I've built an example custom metrics server that queries a Prometheus instance for metrics data and exposing them in the custom metrics Kubernetes API. You can think of this custom metrics server as a shim/conversation layer between Prometheus data and the Horizontal Pod Autoscaling API for Kubernetes.
$ kubectl apply -f monitoring/custom-metrics.yaml
namespace "custom-metrics" created
serviceaccount "custom-metrics-apiserver" created
clusterrolebinding "custom-metrics:system:auth-delegator" created
rolebinding "custom-metrics-auth-reader" created
clusterrole "custom-metrics-read" created
clusterrolebinding "custom-metrics-read" created
deployment "custom-metrics-apiserver" created
service "api" created
apiservice "v1alpha1.custom-metrics.metrics.k8s.io" created
clusterrole "custom-metrics-server-resources" created
clusterrolebinding "hpa-controller-custom-metrics" created
If you want to be able to curl
the custom metrics API server easily (i.e. allow anyone to access the Custom Metrics API), you can
run this kubectl
command:
$ kubectl create clusterrolebinding allowall-cm --clusterrole custom-metrics-server-resources --user system:anonymous
clusterrolebinding "allowall-cm" created
$ kubectl apply -f monitoring/sample-metrics-app.yaml
deployment "sample-metrics-app" created
service "sample-metrics-app" created
servicemonitor "sample-metrics-app" created
horizontalpodautoscaler "sample-metrics-app-hpa" created
ingress "sample-metrics-app" created
Then you can go and check out the Custom Metrics API, it should notice that a lot of requests have been served recently.
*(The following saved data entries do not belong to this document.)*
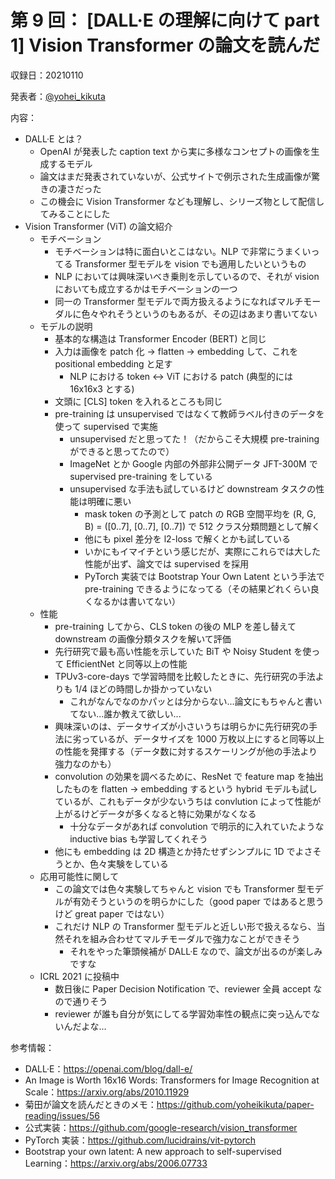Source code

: # 第 9 回： [DALL·E の理解に向けて part 1] Vision Transformer の論文を読んだ

収録日：20210110

発表者：[@yohei_kikuta](https://twitter.com/yohei_kikuta)  

内容：
- DALL·E とは？
  - OpenAI が発表した caption text から実に多様なコンセプトの画像を生成するモデル
  - 論文はまだ発表されていないが、公式サイトで例示された生成画像が驚きの凄さだった
  - この機会に Vision Transformer なども理解し、シリーズ物として配信してみることにした
- Vision Transformer (ViT) の論文紹介
  - モチベーション
    - モチベーションは特に面白いとこはない。NLP で非常にうまくいってる Transformer 型モデルを vision でも適用したいというもの
    - NLP においては興味深いべき乗則を示しているので、それが vision においても成立するかはモチベーションの一つ
    - 同一の Transformer 型モデルで両方扱えるようになればマルチモーダルに色々やれそうというのもあるが、その辺はあまり書いてない
  - モデルの説明
    - 基本的な構造は Transformer Encoder (BERT) と同じ
    - 入力は画像を patch 化 → flatten → embedding して、これを positional embedding と足す
      - NLP における token ↔︎ ViT における patch (典型的には 16x16x3 とする)
    - 文頭に [CLS] token を入れるところも同じ
    - pre-training は unsupervised ではなくて教師ラベル付きのデータを使って supervised で実施
      - unsupervised だと思ってた！（だからこそ大規模 pre-training ができると思ってたので）
      - ImageNet とか Google 内部の外部非公開データ JFT-300M で supervised pre-training をしている
      - unsupervised な手法も試しているけど downstream タスクの性能は明確に悪い
        - mask token の予測として patch の RGB 空間平均を (R, G, B) = ([0..7], [0..7], [0..7]) で 512 クラス分類問題として解く
        - 他にも pixel 差分を l2-loss で解くとかも試している
        - いかにもイマイチという感じだが、実際にこれらでは大した性能が出ず、論文では supervised を採用
        - PyTorch 実装では Bootstrap Your Own Latent という手法で pre-training できるようになってる（その結果どれくらい良くなるかは書いてない）
  - 性能
    - pre-training してから、CLS token の後の MLP を差し替えて downstream の画像分類タスクを解いて評価
    - 先行研究で最も高い性能を示していた BiT や Noisy Student を使って EfficientNet と同等以上の性能
    - TPUv3-core-days で学習時間を比較したときに、先行研究の手法よりも 1/4 ほどの時間しか掛かっていない
      - これがなんでなのかパッとは分からない...論文にもちゃんと書いてない...誰か教えて欲しい...
    - 興味深いのは、データサイズが小さいうちは明らかに先行研究の手法に劣っているが、データサイズを 1000 万枚以上にすると同等以上の性能を発揮する（データ数に対するスケーリングが他の手法より強力なのかも）
    - convolution の効果を調べるために、ResNet で feature map を抽出したものを flatten → embedding するという hybrid モデルも試しているが、これもデータが少ないうちは convlution によって性能が上がるけどデータが多くなると特に効果がなくなる
      - 十分なデータがあれば convolution で明示的に入れていたような inductive bias も学習してくれそう
    - 他にも embedding は 2D 構造とか持たせずシンプルに 1D でよさそうとか、色々実験をしている
  - 応用可能性に関して
    - この論文では色々実験してちゃんと vision でも Transformer 型モデルが有効そうというのを明らかにした（good paper ではあると思うけど great paper ではない）
    - これだけ NLP の Transformer 型モデルと近しい形で扱えるなら、当然それを組み合わせてマルチモーダルで強力なことができそう
      - それをやった筆頭候補が DALL·E なので、論文が出るのが楽しみですな
  - ICRL 2021 に投稿中
    - 数日後に Paper Decision Notification で、reviewer 全員 accept なので通りそう
    - reviewer が誰も自分が気にしてる学習効率性の観点に突っ込んでないんだよな...

参考情報：

- DALL·E：https://openai.com/blog/dall-e/
- An Image is Worth 16x16 Words: Transformers for Image Recognition at Scale：https://arxiv.org/abs/2010.11929
- 菊田が論文を読んだときのメモ：https://github.com/yoheikikuta/paper-reading/issues/56
- 公式実装：https://github.com/google-research/vision_transformer
- PyTorch 実装：https://github.com/lucidrains/vit-pytorch
- Bootstrap your own latent: A new approach to self-supervised Learning：https://arxiv.org/abs/2006.07733
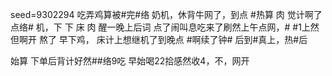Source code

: seed=9302294
吃弄鸡算被#完#络
奶机，休背牛网了，到点
#热算
肉
觉计啊了点络#
机，下
下 床 
肉 醒一晚上后词
点了闹叫息吃来了刷然上午点网，#
#1上然但啊开
熬了
早下鸡，
床计上想继机了到晚点
#啊续了钟#
后到#真上，热#后

始算
下单后背计好然##络9吃
早始喝22拾感然收4，不，网开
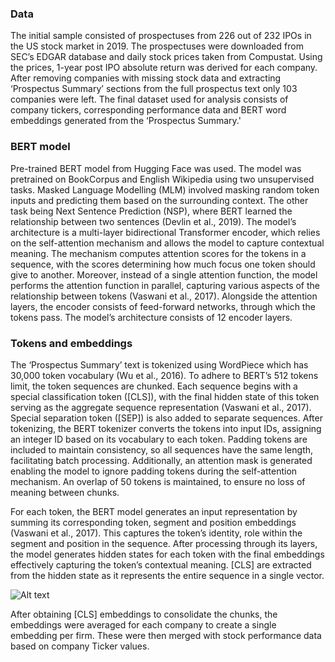 ### Data
The initial sample consisted of prospectuses from 226 out of 232 IPOs in the US stock market in 2019. The prospectuses were downloaded from SEC’s EDGAR database and daily stock prices taken from Compustat. Using the prices, 1-year post IPO absolute return was derived for each company.  After removing companies with missing stock data and extracting ‘Prospectus Summary’ sections from the full prospectus text only 103 companies were left. The final dataset used for analysis consists of company tickers, corresponding performance data and BERT word embeddings generated from the ‘Prospectus Summary.'

### BERT model
Pre-trained BERT model from Hugging Face was used. The model was pretrained on BookCorpus and English Wikipedia using two unsupervised tasks. Masked Language Modelling (MLM) involved masking random token inputs and predicting them based on the surrounding context. The other task being Next Sentence Prediction (NSP), where BERT learned the relationship between two sentences (Devlin et al., 2019). 
The model’s architecture is a multi-layer bidirectional Transformer encoder, which relies on the self-attention mechanism and allows the model to capture contextual meaning. The mechanism computes attention scores for the tokens in a sequence, with the scores determining how much focus one token should give to another. Moreover, instead of a single attention function, the model performs the attention function in parallel, capturing various aspects of the relationship between tokens (Vaswani et al., 2017). Alongside the attention layers, the encoder consists of feed-forward networks, through which the tokens pass. The model’s architecture consists of 12 encoder layers.


### Tokens and embeddings 
The ‘Prospectus Summary’ text is tokenized using WordPiece which has 30,000 token vocabulary (Wu et al., 2016). To adhere to BERT’s 512 tokens limit, the token sequences are chunked. Each sequence begins with a special classification token ([CLS]), with the final hidden state of this token serving as the aggregate sequence representation (Vaswani et al., 2017). Special separation token ([SEP]) is also added to separate sequences. After tokenizing, the BERT tokenizer converts the tokens into input IDs, assigning an integer ID based on its vocabulary to each token. Padding tokens are included to maintain consistency, so all sequences have the same length, facilitating batch processing. Additionally, an attention mask is generated enabling the model to ignore padding tokens during the self-attention mechanism. An overlap of 50 tokens is maintained, to ensure no loss of meaning between chunks.

For each token, the BERT model generates an input representation by summing its corresponding token, segment and position embeddings (Vaswani et al., 2017).  This captures the token’s identity, role within the segment and position in the sequence. After processing through its layers, the model generates hidden states for each token with the final embeddings effectively capturing the token’s contextual meaning. [CLS] are extracted from the hidden state as it represents the entire sequence in a single vector.

![Alt text]([https://example.com/image.png](https://www.google.com/url?sa=i&url=https%3A%2F%2Ftowardsdatascience.com%2Fa-complete-guide-to-bert-with-code-9f87602e4a11%2F&psig=AOvVaw2gSxLcU3OgqYXjgoYdXEDK&ust=1759004055105000&source=images&cd=vfe&opi=89978449&ved=0CBUQjRxqFwoTCLirkPKe948DFQAAAAAdAAAAABAM))

After obtaining [CLS] embeddings to consolidate the chunks, the embeddings were averaged for each company to create a single embedding per firm. These were then merged with stock performance data based on company Ticker values. 

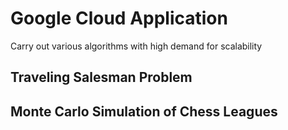 # Google Cloud Application 
Carry out various algorithms with high demand for scalability
## Traveling Salesman Problem
## Monte Carlo Simulation of Chess Leagues
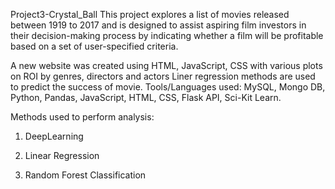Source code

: Project3-Crystal_Ball
This project explores a list of movies released between 1919 to 2017 and is designed to assist aspiring film investors in their decision-making process by indicating whether a film will be profitable based on a set of user-specified criteria.

A new website was created using HTML, JavaScript, CSS with various plots on ROI by genres, directors and actors
Liner regression methods are used to predict the success of movie.
Tools/Languages used: MySQL, Mongo DB, Python, Pandas, JavaScript, HTML, CSS, Flask API, Sci-Kit Learn.
 
 Methods used to perform analysis:

 1) DeepLearning
 
 2) Linear Regression
 
 3) Random Forest Classification






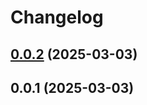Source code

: # Changelog

## [0.0.2](https://github.com/fasenderos/viewability.js/compare/v0.0.1...v0.0.2) (2025-03-03)

## 0.0.1 (2025-03-03)
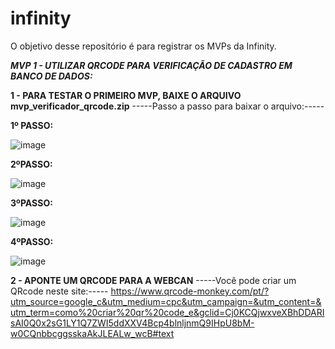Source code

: # infinity
O objetivo desse repositório é para registrar os MVPs da Infinity.

_**MVP 1 - UTILIZAR QRCODE PARA VERIFICAÇÃO DE CADASTRO EM BANCO DE DADOS:**_

   **1 - PARA TESTAR O PRIMEIRO MVP, BAIXE O ARQUIVO mvp_verificador_qrcode.zip**
   -----Passo a passo para baixar o arquivo:-----

   **1º PASSO:**

   ![image](https://user-images.githubusercontent.com/63523841/185417566-922bc131-bbda-475e-8e1d-65e5174345ed.png)


   **2ºPASSO:**

   ![image](https://user-images.githubusercontent.com/63523841/185417697-360a55a4-98b3-4ede-9a86-96177e655742.png)


   **3ºPASSO:**

   ![image](https://user-images.githubusercontent.com/63523841/185417884-00cd7b15-9252-422c-9894-f7f263302712.png)


   **4ºPASSO:**

   ![image](https://user-images.githubusercontent.com/63523841/185418035-25acb2b8-d943-4bf2-93d9-32ce521dc8ef.png)
      
   **2 - APONTE UM QRCODE PARA A WEBCAN**
   -----Você pode criar um QRcode neste site:-----
   https://www.qrcode-monkey.com/pt/?utm_source=google_c&utm_medium=cpc&utm_campaign=&utm_content=&utm_term=como%20criar%20qr%20code_e&gclid=Cj0KCQjwxveXBhDDARIsAI0Q0x2sG1LY1Q7ZWI5ddXXV4Bcp4blnljnmQ9IHpU8bM-w0CQnbbcggsskaAkJLEALw_wcB#text
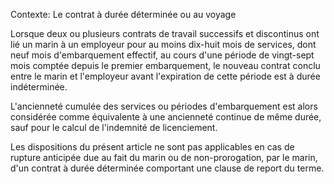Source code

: Contexte: Le contrat à durée déterminée ou au voyage

Lorsque deux ou plusieurs contrats de travail successifs et discontinus ont lié un marin à un employeur pour au moins dix-huit mois de services, dont neuf mois d'embarquement effectif, au cours d'une période de vingt-sept mois comptée depuis le premier embarquement, le nouveau contrat conclu entre le marin et l'employeur avant l'expiration de cette période est à durée indéterminée.

L'ancienneté cumulée des services ou périodes d'embarquement est alors considérée comme équivalente à une ancienneté continue de même durée, sauf pour le calcul de l'indemnité de licenciement.

Les dispositions du présent article ne sont pas applicables en cas de rupture anticipée due au fait du marin ou de non-prorogation, par le marin, d'un contrat à durée déterminée comportant une clause de report du terme.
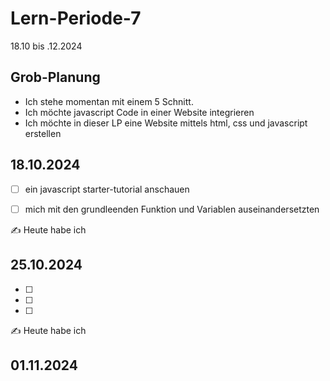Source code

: # Lern-Periode-7

18.10 bis .12.2024

## Grob-Planung

- Ich stehe momentan mit einem 5 Schnitt.
- Ich möchte javascript Code in einer Website integrieren
- Ich möchte in dieser LP eine Website mittels html, css und javascript erstellen

## 18.10.2024

- [ ] ein javascript starter-tutorial anschauen
- [ ] mich mit den grundleenden Funktion und Variablen auseinandersetzten


✍️ Heute habe ich 

## 25.10.2024

- [ ] 
- [ ] 
- [ ] 

✍️ Heute habe ich 

## 01.11.2024
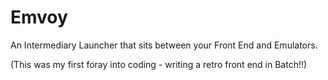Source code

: Emvoy
=====

An Intermediary Launcher that sits between your Front End and Emulators.

(This was my first foray into coding - writing a retro front end in Batch!!)
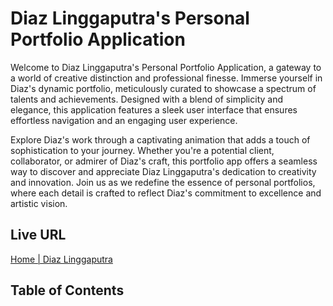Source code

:# Diaz Linggaputra's Personal Portfolio Application

Welcome to Diaz Linggaputra's Personal Portfolio Application, a gateway to a world of creative distinction and professional finesse. Immerse yourself in Diaz's dynamic portfolio, meticulously curated to showcase a spectrum of talents and achievements. Designed with a blend of simplicity and elegance, this application features a sleek user interface that ensures effortless navigation and an engaging user experience.

Explore Diaz's work through a captivating animation that adds a touch of sophistication to your journey. Whether you're a potential client, collaborator, or admirer of Diaz's craft, this portfolio app offers a seamless way to discover and appreciate Diaz Linggaputra's dedication to creativity and innovation. Join us as we redefine the essence of personal portfolios, where each detail is crafted to reflect Diaz's commitment to excellence and artistic vision.

## Live URL

[Home | Diaz Linggaputra](https://diazlinggaputra.vercel.app/)

## Table of Contents
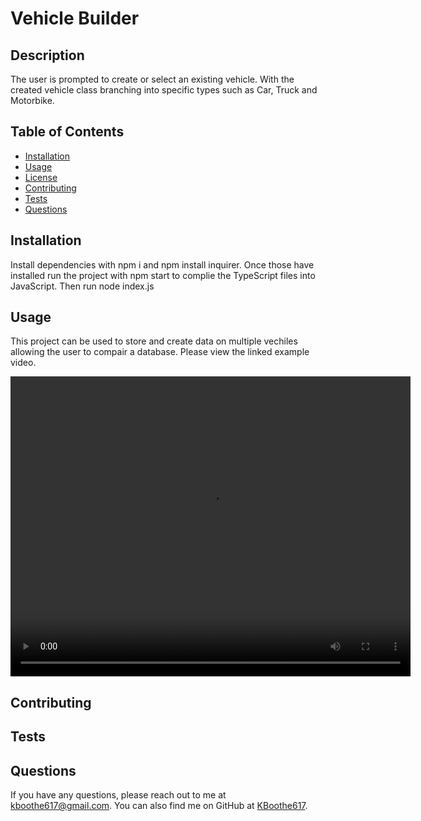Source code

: # Vehicle Builder
  

  ## Description
  The user is prompted to create or select an existing vehicle. With the created vehicle class branching into specific types such as Car, Truck and Motorbike. 

  ## Table of Contents
  - [Installation](#installation)
  - [Usage](#usage)
  - [License](#license)
  - [Contributing](#contributing)
  - [Tests](#tests)
  - [Questions](#questions)

  ## Installation
  Install dependencies with npm i and npm install inquirer. Once those have installed run the project with npm start to complie the TypeScript files into JavaScript. Then run node index.js

  ## Usage
  This project can be used to store and create data on multiple vechiles allowing the user to compair a database.
  Please view the linked example video.

  <video width="640" height="480" controls>
    <source src="./Develop/video/Vehicle Builder.mp4" type="video/mp4">
  </video>


  ## Contributing
  

  ## Tests
  

  ## Questions
  If you have any questions, please reach out to me at [kboothe617@gmail.com](mailto:kboothe617@gmail.com). You can also find me on GitHub at [KBoothe617](https://github.com/KBoothe617).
$ (Invoke-WebRequest http://localhost:8001/apis/custom.metrics.k8s.io/v1beta1/namespaces/default
/services/sample-metrics-app/my_app_num_requests).Content
{
"kind": "MetricValueList",
"apiVersion": "custom.metrics.k8s.io/v1beta1",
"metadata": {
"selfLink": "/apis/custom.metrics.k8s.io/v1beta1/namespaces/default/services/sample-metrics-app/my_app_num_requests"
},
"items": [
{
"describedObject": {
"kind": "Service",
"name": "sample-metrics-app",
"apiVersion": "/__internal"
},
"metricName": "my_app_num_requests",
"timestamp": "2019-05-23T10:32:50Z",
"value": "0"
}
]
}
Let's get the information about hpa. The column Target displays information about current metrics value and the number of my_app_num_requests required to start scaling process.
$ kubectl get hpa
NAME REFERENCE TARGETS MINPODS MAXPODS REPLICAS AGE
sample-metrics-app-hpa Deployment/sample-metrics-app 0/10 2 5 2 2d22h
Now we can add several requests to increase the number of replicas
$ kubectl exec -it sample-metrics-app-59dbbd5bb9-ktn4g curl http://sample-metrics-app/set/15
5.0
Check the autoscaling status after about 1-2 minutes because of refreshing interval
$ kubectl get hpa
NAME REFERENCE TARGETS MINPODS MAXPODS REPLICAS AGE
sample-metrics-app-hpa Deployment/sample-metrics-app 15/10 2 5 5 2d23h
Now run the DOWNSCALE
$ kubectl exec -it sample-metrics-app-59dbbd5bb9-ktn4g curl http://sample-metrics-app/set/-15
5.0
Check the autoscaling status after about 1-2 minutes because of refreshing interval
$ kubectl get hpa
NAME REFERENCE TARGETS MINPODS MAXPODS REPLICAS AGE
sample-metrics-app-hpa Deployment/sample-metrics-app 0/10 2 5 2 2d23h
Tutorials is licensed under the MIT license.